Binaural Rendering

Faking real 3D sound over ordinary headphones by recreating the exact cues your two ears would naturally receive.

One mono source becomes two different ear signals: the near ear hears it first and louder (ITD + ILD), then your brain rebuilds the 3D position.

What it is

Faking true 3D sound over normal headphones by recreating the exact timing, loudness and ear-shape cues your two ears would receive in real life.

Key facts

HRTF = Head-Related Transfer Function: the per-direction filter your head, ears and torso apply to sound; unique to each person.
Speed of sound in air = 343 m/s at 20 degrees C (about 1235 km/h).
ITD = Interaural Time Difference: arrival-time gap between ears, max ~0.65 ms (650 microseconds) when sound is 90 degrees to one side.
ILD = Interaural Level Difference: loudness gap between ears, up to ~20 dB at high frequencies from head shadow.
Duplex Theory (Rayleigh): ITD dominates localisation below ~1.5 kHz, ILD dominates above ~1.5 kHz.
Pinna (outer-ear) notches/peaks in the 4-16 kHz band cue up/down and front/back; head width ~17-22 cm sets the ITD.
Binaural ONLY works on isolated headphones - speakers leak L into R (crosstalk) and destroy the per-ear cues.
+6 dB = double the sound pressure; -3 dB = half the power; inverse-square law drops level 6 dB per doubling of distance.
Convolution: each ear output = source audio convolved with that direction's HRIR (Head-Related Impulse Response); datasets include MIT KEMAR, CIPIC, SADIE II.
Head-tracking (Apple Spatial Audio, Dolby Atmos for Headphones) updates the HRTF in real time so the scene stays locked to the world.

How it works

Capture or model how each ear colours a sound from every direction (the HRTF).
Take a mono source and split it into a left and right ear path.
Apply the correct timing gap (ITD) and loudness gap (ILD) for the target direction.
Convolve each ear's signal with that direction's HRIR (head + pinna filtering).
Add early reflections and reverb for distance and room feel.
Feed L to left cup, R to right cup; add head-tracking so the scene stays fixed when the head turns.

Real examples

VR/AR audio - a footstep behind you in a headset sounds truly behind you.
Apple Spatial Audio and Dolby Atmos music rendered to AirPods with head-tracking.
ASMR and 3D YouTube videos recorded on a Neumann dummy head (KU 100).
Game engines (Steam Audio, Oculus Audio) doing real-time HRTF.
Virtual surround - faking a 7.1 cinema mix down to two headphone drivers.

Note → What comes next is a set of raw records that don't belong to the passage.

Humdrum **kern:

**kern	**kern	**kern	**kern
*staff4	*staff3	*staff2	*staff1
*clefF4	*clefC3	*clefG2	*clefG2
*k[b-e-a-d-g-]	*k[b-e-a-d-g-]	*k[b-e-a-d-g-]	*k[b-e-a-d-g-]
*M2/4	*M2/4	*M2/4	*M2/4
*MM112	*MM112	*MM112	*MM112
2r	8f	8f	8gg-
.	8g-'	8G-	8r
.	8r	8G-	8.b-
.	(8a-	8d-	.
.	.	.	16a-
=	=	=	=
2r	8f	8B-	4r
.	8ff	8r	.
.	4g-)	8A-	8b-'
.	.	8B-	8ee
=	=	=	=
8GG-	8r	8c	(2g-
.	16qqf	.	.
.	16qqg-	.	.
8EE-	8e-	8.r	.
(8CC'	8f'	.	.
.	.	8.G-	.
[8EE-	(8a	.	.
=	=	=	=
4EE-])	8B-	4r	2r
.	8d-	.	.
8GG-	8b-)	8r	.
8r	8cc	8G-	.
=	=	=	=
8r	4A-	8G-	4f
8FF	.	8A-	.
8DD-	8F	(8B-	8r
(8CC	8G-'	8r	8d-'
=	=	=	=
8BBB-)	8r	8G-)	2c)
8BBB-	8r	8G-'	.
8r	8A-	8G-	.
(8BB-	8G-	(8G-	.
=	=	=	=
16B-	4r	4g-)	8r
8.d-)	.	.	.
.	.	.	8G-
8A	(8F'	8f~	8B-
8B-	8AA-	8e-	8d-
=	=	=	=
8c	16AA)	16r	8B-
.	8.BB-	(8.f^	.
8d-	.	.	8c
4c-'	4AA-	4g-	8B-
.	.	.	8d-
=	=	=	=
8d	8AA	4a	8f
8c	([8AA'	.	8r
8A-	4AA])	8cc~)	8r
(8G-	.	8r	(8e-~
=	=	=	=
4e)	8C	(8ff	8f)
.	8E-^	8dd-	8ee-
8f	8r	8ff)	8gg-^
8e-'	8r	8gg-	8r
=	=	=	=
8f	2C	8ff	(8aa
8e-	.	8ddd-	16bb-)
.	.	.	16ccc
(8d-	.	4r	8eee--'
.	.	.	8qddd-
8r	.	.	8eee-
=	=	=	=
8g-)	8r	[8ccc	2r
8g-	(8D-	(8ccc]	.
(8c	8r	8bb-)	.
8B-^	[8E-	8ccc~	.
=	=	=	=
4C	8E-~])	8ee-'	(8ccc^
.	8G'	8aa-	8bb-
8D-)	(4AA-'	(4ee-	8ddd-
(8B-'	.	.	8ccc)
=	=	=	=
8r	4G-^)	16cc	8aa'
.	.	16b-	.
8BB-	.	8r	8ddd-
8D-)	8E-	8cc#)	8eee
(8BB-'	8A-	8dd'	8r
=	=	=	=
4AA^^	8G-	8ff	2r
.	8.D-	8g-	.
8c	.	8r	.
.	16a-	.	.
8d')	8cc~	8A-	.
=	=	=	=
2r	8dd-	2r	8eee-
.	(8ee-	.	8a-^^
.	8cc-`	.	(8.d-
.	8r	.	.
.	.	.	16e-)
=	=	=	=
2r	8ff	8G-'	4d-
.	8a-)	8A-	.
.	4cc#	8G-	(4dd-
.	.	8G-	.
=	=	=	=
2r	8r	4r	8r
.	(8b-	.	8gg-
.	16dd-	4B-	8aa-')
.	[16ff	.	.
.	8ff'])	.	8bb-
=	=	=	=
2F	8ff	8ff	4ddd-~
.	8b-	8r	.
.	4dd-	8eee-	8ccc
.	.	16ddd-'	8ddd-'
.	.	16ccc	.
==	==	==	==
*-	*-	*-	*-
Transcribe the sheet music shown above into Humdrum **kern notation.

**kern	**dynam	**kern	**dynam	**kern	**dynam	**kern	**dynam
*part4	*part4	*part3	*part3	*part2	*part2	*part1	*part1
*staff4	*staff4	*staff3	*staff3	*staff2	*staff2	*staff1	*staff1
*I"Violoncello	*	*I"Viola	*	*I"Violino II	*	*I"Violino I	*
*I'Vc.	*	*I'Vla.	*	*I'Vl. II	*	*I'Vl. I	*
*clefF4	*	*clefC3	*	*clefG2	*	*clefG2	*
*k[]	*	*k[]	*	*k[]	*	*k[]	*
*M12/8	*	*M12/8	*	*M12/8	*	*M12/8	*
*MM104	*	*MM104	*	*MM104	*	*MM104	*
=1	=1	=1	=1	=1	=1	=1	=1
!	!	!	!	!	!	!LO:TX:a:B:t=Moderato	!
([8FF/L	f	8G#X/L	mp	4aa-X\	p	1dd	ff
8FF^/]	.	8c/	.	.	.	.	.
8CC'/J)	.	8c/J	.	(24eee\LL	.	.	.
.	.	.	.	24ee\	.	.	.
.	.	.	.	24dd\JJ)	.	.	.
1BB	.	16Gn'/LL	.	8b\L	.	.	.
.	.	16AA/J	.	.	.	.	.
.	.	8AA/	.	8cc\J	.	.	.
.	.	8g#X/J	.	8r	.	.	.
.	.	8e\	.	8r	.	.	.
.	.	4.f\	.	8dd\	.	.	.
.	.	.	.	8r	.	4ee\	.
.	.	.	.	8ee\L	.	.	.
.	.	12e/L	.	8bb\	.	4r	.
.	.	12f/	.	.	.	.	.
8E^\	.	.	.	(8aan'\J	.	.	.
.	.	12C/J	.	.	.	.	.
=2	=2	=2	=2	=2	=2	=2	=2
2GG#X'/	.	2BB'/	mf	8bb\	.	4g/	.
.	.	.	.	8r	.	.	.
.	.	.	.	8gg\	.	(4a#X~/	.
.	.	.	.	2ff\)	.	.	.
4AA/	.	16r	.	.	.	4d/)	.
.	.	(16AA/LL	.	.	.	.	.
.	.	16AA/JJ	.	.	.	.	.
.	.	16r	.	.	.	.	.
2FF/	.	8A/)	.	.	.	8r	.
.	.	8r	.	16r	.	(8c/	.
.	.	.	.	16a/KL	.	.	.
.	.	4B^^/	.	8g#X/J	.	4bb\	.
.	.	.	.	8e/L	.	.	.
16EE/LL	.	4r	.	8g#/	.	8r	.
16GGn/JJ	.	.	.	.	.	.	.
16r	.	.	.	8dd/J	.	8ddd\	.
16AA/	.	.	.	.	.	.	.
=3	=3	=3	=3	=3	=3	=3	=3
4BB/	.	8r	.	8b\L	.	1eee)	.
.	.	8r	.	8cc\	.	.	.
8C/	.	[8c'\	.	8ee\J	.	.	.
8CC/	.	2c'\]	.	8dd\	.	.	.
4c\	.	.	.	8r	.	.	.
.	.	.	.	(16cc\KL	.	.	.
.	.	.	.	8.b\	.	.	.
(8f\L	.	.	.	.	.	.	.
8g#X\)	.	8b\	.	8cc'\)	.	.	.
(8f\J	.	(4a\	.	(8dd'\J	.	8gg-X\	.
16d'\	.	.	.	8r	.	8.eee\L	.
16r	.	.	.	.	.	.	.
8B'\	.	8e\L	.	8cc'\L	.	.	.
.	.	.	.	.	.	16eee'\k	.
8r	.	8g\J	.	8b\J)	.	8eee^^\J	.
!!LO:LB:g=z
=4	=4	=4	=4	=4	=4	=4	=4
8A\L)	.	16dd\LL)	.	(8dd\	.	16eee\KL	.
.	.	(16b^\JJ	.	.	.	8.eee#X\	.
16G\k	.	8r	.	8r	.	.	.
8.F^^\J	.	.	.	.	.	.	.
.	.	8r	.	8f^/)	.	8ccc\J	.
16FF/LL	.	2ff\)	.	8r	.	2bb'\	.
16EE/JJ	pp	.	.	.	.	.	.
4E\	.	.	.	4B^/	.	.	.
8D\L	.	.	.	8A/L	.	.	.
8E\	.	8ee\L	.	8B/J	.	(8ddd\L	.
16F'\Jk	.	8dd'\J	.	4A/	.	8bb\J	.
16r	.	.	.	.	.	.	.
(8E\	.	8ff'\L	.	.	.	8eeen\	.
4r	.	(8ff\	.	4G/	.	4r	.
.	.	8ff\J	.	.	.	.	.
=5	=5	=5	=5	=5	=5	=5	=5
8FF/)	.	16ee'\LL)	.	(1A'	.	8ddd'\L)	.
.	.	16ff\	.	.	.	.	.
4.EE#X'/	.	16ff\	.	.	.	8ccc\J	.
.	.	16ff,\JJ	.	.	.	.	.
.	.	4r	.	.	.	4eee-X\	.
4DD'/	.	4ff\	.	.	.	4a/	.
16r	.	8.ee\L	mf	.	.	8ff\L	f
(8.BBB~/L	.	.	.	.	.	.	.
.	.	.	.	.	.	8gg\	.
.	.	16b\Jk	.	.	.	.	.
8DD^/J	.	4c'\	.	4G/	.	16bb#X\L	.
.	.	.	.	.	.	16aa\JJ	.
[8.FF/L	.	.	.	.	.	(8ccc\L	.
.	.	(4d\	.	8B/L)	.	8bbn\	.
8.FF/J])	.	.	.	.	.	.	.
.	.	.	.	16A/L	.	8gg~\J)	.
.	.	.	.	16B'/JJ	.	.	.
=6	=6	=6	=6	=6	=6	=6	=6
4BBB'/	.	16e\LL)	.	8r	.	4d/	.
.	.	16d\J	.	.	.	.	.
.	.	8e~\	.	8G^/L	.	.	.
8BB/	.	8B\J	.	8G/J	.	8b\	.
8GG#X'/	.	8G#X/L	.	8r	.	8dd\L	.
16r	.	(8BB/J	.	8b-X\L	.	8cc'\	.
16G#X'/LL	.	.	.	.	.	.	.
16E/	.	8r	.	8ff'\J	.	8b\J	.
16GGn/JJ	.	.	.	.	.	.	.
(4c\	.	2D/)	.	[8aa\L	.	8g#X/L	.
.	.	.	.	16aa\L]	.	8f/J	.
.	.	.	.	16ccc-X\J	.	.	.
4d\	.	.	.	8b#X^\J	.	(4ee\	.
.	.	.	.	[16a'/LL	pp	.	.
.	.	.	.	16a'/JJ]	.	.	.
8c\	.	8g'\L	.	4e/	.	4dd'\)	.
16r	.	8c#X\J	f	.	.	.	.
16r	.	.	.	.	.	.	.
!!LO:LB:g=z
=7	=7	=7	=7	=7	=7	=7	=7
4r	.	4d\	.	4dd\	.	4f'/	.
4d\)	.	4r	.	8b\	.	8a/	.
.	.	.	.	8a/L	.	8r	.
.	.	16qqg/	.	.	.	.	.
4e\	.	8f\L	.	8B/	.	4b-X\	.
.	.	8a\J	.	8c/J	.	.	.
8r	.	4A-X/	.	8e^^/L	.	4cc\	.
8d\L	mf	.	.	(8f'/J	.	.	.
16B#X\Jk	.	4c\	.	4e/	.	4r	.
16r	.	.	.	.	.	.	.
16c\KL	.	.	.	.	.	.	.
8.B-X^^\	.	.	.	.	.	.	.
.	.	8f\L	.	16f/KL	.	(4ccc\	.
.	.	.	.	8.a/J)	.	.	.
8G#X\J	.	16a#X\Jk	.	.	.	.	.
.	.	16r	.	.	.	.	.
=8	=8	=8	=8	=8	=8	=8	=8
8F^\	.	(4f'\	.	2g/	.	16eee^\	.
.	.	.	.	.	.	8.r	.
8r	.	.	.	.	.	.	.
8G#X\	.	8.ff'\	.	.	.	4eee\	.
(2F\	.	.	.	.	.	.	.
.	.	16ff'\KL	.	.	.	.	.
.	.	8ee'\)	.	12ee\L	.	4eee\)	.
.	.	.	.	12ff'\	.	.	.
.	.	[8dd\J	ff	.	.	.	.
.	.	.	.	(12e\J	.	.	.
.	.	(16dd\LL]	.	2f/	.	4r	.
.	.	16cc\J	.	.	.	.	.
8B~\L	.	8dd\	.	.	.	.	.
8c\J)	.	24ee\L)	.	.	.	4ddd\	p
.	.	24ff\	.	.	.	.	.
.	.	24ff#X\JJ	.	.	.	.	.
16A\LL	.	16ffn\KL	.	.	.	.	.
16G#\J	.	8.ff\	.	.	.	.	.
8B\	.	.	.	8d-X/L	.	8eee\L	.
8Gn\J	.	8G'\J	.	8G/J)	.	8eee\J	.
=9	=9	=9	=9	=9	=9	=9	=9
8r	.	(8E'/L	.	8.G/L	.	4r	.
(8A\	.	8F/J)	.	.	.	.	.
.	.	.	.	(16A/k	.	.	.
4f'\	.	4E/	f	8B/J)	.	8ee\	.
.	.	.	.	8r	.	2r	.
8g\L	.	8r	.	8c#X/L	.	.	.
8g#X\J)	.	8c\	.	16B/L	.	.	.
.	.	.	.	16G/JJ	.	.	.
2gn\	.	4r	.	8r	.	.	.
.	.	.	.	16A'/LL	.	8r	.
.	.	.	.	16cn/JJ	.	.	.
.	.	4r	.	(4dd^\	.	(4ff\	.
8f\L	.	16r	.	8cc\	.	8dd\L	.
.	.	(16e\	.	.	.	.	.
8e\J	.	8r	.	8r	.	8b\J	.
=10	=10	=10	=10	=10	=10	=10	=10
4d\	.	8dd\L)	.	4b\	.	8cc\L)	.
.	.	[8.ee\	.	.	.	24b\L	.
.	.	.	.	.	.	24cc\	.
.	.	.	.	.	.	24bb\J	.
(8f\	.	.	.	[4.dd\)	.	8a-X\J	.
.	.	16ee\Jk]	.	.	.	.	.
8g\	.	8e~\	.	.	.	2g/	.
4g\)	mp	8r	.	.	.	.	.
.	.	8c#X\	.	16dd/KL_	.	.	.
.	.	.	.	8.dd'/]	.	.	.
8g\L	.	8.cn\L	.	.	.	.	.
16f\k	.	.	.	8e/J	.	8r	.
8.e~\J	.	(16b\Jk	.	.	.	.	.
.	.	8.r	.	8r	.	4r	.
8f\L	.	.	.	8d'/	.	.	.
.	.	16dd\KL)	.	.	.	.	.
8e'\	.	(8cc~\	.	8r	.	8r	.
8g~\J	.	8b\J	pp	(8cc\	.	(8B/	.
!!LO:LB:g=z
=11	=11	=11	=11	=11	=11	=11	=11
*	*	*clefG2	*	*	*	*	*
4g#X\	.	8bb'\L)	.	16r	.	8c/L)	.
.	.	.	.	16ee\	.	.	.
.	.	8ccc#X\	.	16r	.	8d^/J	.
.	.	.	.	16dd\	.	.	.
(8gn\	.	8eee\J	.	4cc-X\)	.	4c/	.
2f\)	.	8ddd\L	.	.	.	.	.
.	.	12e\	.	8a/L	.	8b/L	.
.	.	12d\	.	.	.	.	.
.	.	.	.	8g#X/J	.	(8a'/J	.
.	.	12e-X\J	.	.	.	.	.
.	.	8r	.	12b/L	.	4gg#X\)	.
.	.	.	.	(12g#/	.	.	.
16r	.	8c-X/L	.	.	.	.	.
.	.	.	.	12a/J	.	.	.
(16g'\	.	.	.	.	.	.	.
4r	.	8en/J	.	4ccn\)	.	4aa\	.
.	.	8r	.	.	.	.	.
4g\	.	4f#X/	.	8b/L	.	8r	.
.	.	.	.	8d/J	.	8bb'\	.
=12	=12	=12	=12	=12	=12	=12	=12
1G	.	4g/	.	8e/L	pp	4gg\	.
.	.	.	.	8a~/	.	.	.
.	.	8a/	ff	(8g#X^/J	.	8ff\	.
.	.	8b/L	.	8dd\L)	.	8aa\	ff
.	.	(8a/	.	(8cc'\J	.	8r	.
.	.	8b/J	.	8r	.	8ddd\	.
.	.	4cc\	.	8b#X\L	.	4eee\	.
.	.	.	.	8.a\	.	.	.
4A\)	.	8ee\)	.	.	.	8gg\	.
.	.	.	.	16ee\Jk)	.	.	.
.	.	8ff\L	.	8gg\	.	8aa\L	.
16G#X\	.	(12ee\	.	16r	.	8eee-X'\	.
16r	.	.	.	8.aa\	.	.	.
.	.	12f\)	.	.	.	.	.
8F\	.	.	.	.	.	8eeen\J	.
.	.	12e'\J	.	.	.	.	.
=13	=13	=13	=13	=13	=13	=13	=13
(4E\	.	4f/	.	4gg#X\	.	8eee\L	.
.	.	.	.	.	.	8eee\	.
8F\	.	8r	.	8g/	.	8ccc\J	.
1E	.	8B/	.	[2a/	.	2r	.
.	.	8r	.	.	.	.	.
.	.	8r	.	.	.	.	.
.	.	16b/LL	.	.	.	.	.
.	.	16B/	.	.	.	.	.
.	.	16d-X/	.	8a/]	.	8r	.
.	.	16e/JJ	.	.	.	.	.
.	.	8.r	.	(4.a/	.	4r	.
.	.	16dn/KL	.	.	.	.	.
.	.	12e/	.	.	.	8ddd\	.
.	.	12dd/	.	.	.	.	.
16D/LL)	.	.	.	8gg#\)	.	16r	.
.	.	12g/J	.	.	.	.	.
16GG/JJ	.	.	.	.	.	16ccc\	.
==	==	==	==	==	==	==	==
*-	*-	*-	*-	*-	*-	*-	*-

How it helps in live sound

Binaural is headphones only - it will NOT translate to a PA or wedges, so never mix the FOH show in binaural.
Use it for IEM/in-ear monitor 'virtual stage' mixes so performers hear bandmates positioned around them.
Offer binaural headphone streams for at-home/overflow audiences at hybrid events.
Record key moments on a dummy-head mic for immersive social/marketing clips.
Demo spatial mixes to clients on headphones, but A/B against the real speaker mix before sign-off.
Watch front/back confusion with generic HRTFs - add head-tracking or personalised profiles if budget allows.

Everyday analogy

It's like fitting each ear with its own tiny stethoscope that hears exactly what a real ear would, so your brain swears the sound is genuinely behind or above you.

Watch out

Myth: binaural makes any playback 3D. Truth: it collapses to flat or weird on loudspeakers because crosstalk destroys the per-ear cues - it only works through isolated headphones.

Fun fact

Your brain reads a timing gap as small as ~10 microseconds (millionths of a second) between your ears to place a sound left or right - faster than any drum hit you can consciously perceive.

Key takeaways

Binaural = recreate the exact two cues each ear gets: timing (ITD) and loudness (ILD), plus ear-shape (HRTF) colouring.
HRTF/HRIR is the per-direction filter of head + pinna + torso; convolve audio with it to place a sound.
Headphones mandatory - speaker crosstalk kills the effect.
Pinna notches at 4-16 kHz cue up/down and front/back; head-tracking fixes front/back confusion.
Backbone of VR, 3D video and spatial music; great for IEMs and headphone streams, useless for the PA.